Churchill’s role in these reforms has often been either overlooked, or characterised in mildly negative terms. This depiction can no longer be sustained. Seligmann convincingly demonstrates that the enthusiasm for social reform which Churchill had shown prior to arriving at the Admiralty not only accompanied him to his new office in 1911, but that he enjoyed significant (if not total) success in his efforts to improve the lives of ordinary sailors in the Royal Navy. Having something genuinely new to say about Winston Churchill in 2018 is no small achievement, and Seligmann must be judged to have done so in a highly impressive and balanced manner.

Overall, this is a well-written, accessible book which will appear to naval and social historians, as well as to Churchill scholars more broadly.


[1] L. Rowe, Morale and Discipline in the Royal Navy in the First World War (Cambridge, 2018).

[2] P. Joyce, The State of Freedom: A Social History of the British State since 1800 (Cambridge, 2013).

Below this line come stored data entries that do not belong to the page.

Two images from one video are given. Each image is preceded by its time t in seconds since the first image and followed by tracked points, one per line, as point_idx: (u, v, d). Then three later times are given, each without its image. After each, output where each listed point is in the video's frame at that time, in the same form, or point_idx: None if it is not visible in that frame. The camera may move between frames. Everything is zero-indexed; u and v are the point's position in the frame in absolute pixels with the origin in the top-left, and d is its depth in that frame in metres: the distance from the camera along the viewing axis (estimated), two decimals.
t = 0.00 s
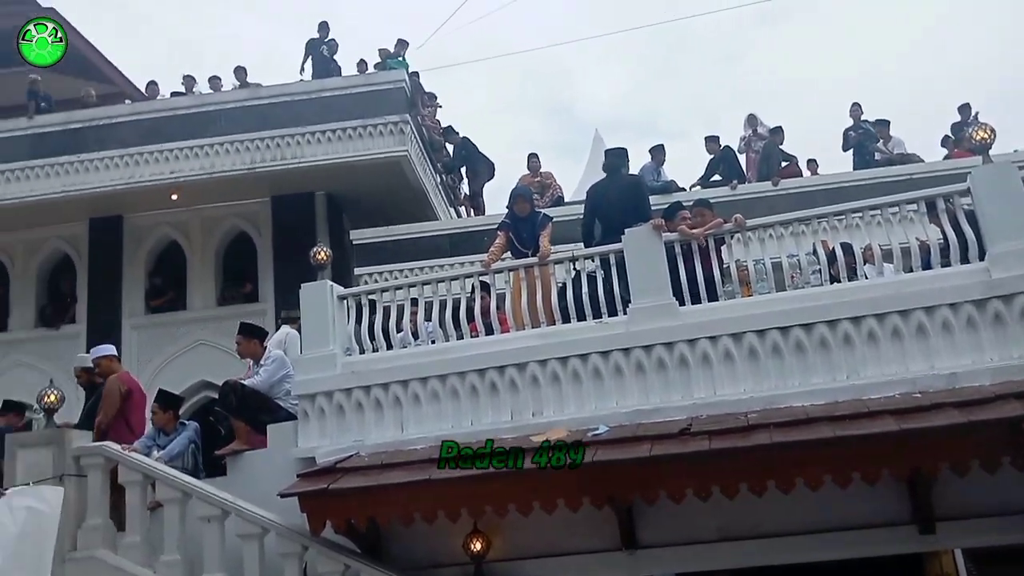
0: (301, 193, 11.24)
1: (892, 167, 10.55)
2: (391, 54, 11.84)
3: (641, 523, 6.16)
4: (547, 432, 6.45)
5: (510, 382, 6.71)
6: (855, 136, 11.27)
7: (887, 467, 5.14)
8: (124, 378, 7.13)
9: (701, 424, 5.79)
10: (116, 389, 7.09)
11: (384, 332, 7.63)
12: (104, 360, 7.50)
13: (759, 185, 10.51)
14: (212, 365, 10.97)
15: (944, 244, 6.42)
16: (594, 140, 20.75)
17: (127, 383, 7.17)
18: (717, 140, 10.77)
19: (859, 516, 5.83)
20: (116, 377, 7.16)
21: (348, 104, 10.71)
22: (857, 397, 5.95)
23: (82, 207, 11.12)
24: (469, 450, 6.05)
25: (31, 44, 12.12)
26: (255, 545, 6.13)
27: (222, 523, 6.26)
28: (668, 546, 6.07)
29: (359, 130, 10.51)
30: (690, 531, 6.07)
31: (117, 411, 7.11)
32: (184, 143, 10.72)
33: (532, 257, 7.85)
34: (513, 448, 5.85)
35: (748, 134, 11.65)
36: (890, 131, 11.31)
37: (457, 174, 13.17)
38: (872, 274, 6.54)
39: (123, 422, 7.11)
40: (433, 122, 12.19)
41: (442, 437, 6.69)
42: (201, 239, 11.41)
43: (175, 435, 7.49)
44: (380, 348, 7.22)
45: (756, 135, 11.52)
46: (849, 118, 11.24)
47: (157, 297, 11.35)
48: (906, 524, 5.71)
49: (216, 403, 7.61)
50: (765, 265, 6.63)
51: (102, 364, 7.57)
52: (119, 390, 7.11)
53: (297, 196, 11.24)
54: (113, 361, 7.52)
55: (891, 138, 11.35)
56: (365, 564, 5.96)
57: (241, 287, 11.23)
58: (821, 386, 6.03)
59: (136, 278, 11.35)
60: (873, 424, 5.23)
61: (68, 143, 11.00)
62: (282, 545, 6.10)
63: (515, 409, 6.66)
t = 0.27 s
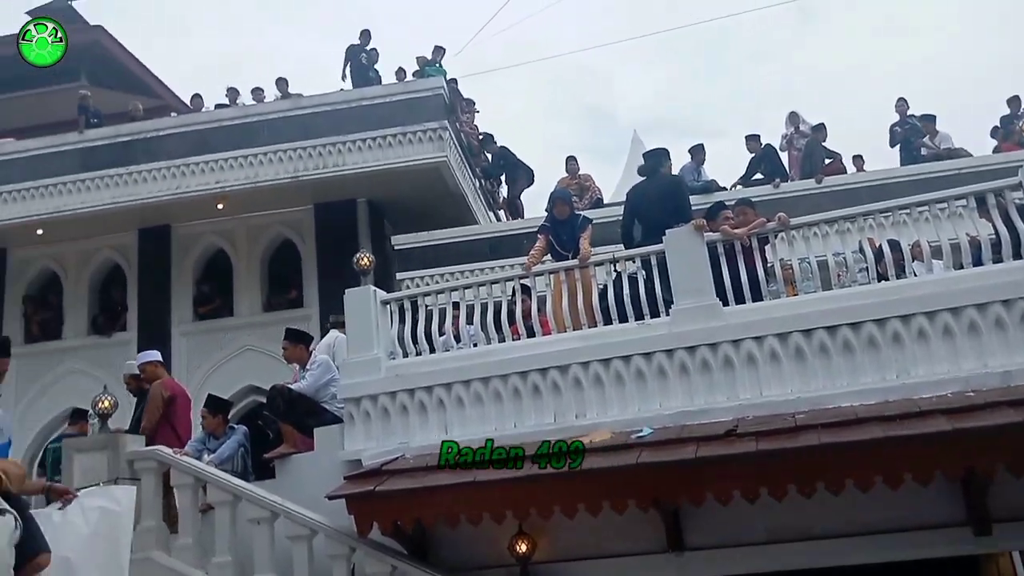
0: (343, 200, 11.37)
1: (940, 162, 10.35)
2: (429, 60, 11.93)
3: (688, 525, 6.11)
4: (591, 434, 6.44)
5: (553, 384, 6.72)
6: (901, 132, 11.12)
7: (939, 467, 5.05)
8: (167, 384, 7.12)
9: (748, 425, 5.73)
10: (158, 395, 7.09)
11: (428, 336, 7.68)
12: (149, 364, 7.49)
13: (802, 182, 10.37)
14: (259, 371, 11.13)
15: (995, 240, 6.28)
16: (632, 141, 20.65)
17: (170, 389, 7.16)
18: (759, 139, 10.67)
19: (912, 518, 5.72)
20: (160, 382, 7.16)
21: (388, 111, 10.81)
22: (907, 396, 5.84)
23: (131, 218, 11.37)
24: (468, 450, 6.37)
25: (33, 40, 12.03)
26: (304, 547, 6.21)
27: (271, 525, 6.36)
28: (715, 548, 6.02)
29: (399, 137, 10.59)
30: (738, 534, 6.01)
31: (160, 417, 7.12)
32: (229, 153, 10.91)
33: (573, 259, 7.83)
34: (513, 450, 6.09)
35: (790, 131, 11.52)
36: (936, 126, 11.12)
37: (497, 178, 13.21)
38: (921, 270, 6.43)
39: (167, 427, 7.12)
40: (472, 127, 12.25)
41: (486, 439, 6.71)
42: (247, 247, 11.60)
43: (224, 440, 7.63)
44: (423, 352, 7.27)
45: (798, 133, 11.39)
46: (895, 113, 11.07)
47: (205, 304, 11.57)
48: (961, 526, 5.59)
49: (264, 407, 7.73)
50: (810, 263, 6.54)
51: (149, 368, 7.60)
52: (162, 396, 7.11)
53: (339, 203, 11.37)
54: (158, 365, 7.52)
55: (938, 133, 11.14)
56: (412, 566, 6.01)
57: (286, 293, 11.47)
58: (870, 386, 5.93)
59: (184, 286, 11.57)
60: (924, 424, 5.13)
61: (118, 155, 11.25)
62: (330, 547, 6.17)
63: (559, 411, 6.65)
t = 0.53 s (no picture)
0: (381, 207, 11.46)
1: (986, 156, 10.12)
2: (464, 65, 11.97)
3: (731, 529, 6.06)
4: (631, 438, 6.41)
5: (591, 388, 6.70)
6: (946, 127, 10.92)
7: (988, 471, 4.94)
8: (207, 390, 7.23)
9: (791, 429, 5.66)
10: (198, 401, 7.19)
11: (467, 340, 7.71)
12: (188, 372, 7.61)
13: (844, 180, 10.21)
14: (301, 376, 11.27)
15: None
16: (670, 141, 20.48)
17: (210, 395, 7.27)
18: (798, 137, 10.53)
19: (962, 522, 5.61)
20: (200, 389, 7.27)
21: (424, 117, 10.87)
22: (955, 397, 5.73)
23: (175, 227, 11.57)
24: (467, 450, 6.59)
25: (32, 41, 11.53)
26: (347, 551, 6.28)
27: (314, 530, 6.44)
28: (758, 553, 5.95)
29: (435, 142, 10.65)
30: (782, 539, 5.94)
31: (200, 423, 7.22)
32: (268, 161, 11.06)
33: (610, 262, 7.78)
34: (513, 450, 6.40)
35: (831, 129, 11.36)
36: (981, 120, 10.88)
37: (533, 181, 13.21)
38: (967, 269, 6.30)
39: (207, 433, 7.21)
40: (508, 132, 12.27)
41: (526, 443, 6.72)
42: (288, 254, 11.75)
43: (267, 445, 7.75)
44: (462, 356, 7.31)
45: (838, 130, 11.22)
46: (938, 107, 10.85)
47: (247, 311, 11.73)
48: (1013, 531, 5.47)
49: (306, 413, 7.82)
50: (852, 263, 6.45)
51: (187, 376, 7.72)
52: (202, 402, 7.22)
53: (377, 209, 11.46)
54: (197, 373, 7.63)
55: (984, 127, 10.90)
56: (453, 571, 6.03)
57: (326, 299, 11.59)
58: (916, 387, 5.83)
59: (226, 293, 11.75)
60: (972, 427, 5.03)
61: (161, 165, 11.46)
62: (372, 551, 6.22)
63: (598, 415, 6.64)
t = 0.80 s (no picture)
0: (416, 213, 11.53)
1: None
2: (497, 70, 12.01)
3: (773, 534, 5.99)
4: (669, 441, 6.38)
5: (628, 391, 6.68)
6: (988, 122, 10.70)
7: None
8: (241, 397, 7.32)
9: (833, 432, 5.59)
10: (232, 407, 7.28)
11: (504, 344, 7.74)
12: (223, 379, 7.70)
13: (883, 178, 10.06)
14: (340, 381, 11.37)
15: None
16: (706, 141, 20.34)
17: (244, 402, 7.36)
18: (836, 135, 10.40)
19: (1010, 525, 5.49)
20: (234, 396, 7.36)
21: (457, 123, 10.92)
22: (1002, 398, 5.62)
23: (215, 236, 11.75)
24: (468, 450, 6.94)
25: (31, 43, 10.22)
26: (387, 555, 6.32)
27: (355, 534, 6.50)
28: (801, 558, 5.88)
29: (469, 148, 10.70)
30: (825, 543, 5.86)
31: (235, 430, 7.29)
32: (305, 170, 11.19)
33: (647, 264, 7.78)
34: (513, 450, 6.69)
35: (869, 126, 11.20)
36: None
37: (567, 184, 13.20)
38: (1011, 267, 6.19)
39: (242, 439, 7.28)
40: (541, 136, 12.28)
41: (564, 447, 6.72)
42: (326, 261, 11.87)
43: (308, 450, 7.85)
44: (499, 361, 7.34)
45: (877, 127, 11.06)
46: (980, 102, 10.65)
47: (287, 317, 11.87)
48: None
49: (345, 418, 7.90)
50: (894, 263, 6.36)
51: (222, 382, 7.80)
52: (236, 409, 7.30)
53: (413, 215, 11.54)
54: (232, 381, 7.73)
55: None
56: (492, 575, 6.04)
57: (363, 305, 11.69)
58: (961, 388, 5.73)
59: (266, 300, 11.90)
60: (1020, 429, 4.93)
61: (201, 175, 11.65)
62: (412, 555, 6.26)
63: (635, 419, 6.61)
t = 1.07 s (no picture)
0: (447, 219, 11.58)
1: None
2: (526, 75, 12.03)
3: (808, 540, 5.93)
4: (702, 447, 6.34)
5: (661, 397, 6.65)
6: None
7: None
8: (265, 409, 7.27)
9: (868, 437, 5.51)
10: (257, 420, 7.25)
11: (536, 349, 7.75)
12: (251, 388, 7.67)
13: (919, 178, 9.90)
14: (372, 387, 11.44)
15: None
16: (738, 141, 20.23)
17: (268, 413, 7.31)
18: (870, 136, 10.27)
19: None
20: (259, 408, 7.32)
21: (487, 128, 10.95)
22: None
23: (248, 243, 11.90)
24: (467, 450, 7.17)
25: (31, 43, 10.30)
26: (419, 560, 6.34)
27: (388, 539, 6.53)
28: (836, 565, 5.80)
29: (499, 153, 10.72)
30: (861, 550, 5.78)
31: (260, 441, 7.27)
32: (337, 177, 11.29)
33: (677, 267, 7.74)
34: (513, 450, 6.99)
35: (904, 126, 11.04)
36: None
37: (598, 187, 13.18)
38: None
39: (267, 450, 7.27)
40: (571, 140, 12.27)
41: (596, 453, 6.71)
42: (358, 268, 11.98)
43: (341, 455, 7.91)
44: (530, 366, 7.35)
45: (913, 127, 10.90)
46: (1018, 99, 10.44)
47: (320, 323, 11.98)
48: None
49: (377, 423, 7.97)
50: (931, 265, 6.26)
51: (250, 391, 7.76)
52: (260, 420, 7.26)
53: (443, 221, 11.59)
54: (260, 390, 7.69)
55: None
56: None
57: (395, 310, 11.76)
58: (1002, 393, 5.63)
59: (299, 306, 12.01)
60: None
61: (234, 183, 11.80)
62: (444, 560, 6.27)
63: (668, 424, 6.58)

[3] M.S. Seligmann, ‘A great American scholar of the Royal Navy? The disputed legacy of Arthur Marder revisited’, The International History Review, 38, 5 (2016), 1040-54.


Author's Response

Matthew Seligmann

I am grateful to Dr Morgan-Owen for his thoughtful and generous review of Rum, Sodomy, Prayers and the Lash Revisited. In the book, I sought to challenge some frequently taken-for-granted preconceptions about both the Royal Navy and Winston Churchill in the first decade and a half of the 20th century. As he notes, these include the idea that the Admiralty was so inherently reactionary as to be incapable of undertaking meaningful reform and that in becoming First Lord of the Admiralty Churchill jettisoned his radical enthusiasm of the past in favour of an exclusive interest in martial concerns. Both of these tropes are to say the least contestable and a focus on Royal Navy social policy allowed them to be challenged simultaneously. The book seeks to show that the Churchill Admiralty of 1911-15 had a largely progressive reformist agenda when it came to the conditions and regulations that governed the lives of British sailors. Dr Morgan-Owen, whose knowledge of the Admiralty in this period is second to none, believes that the book succeeds in this aim. I am delighted to accept such an accolade.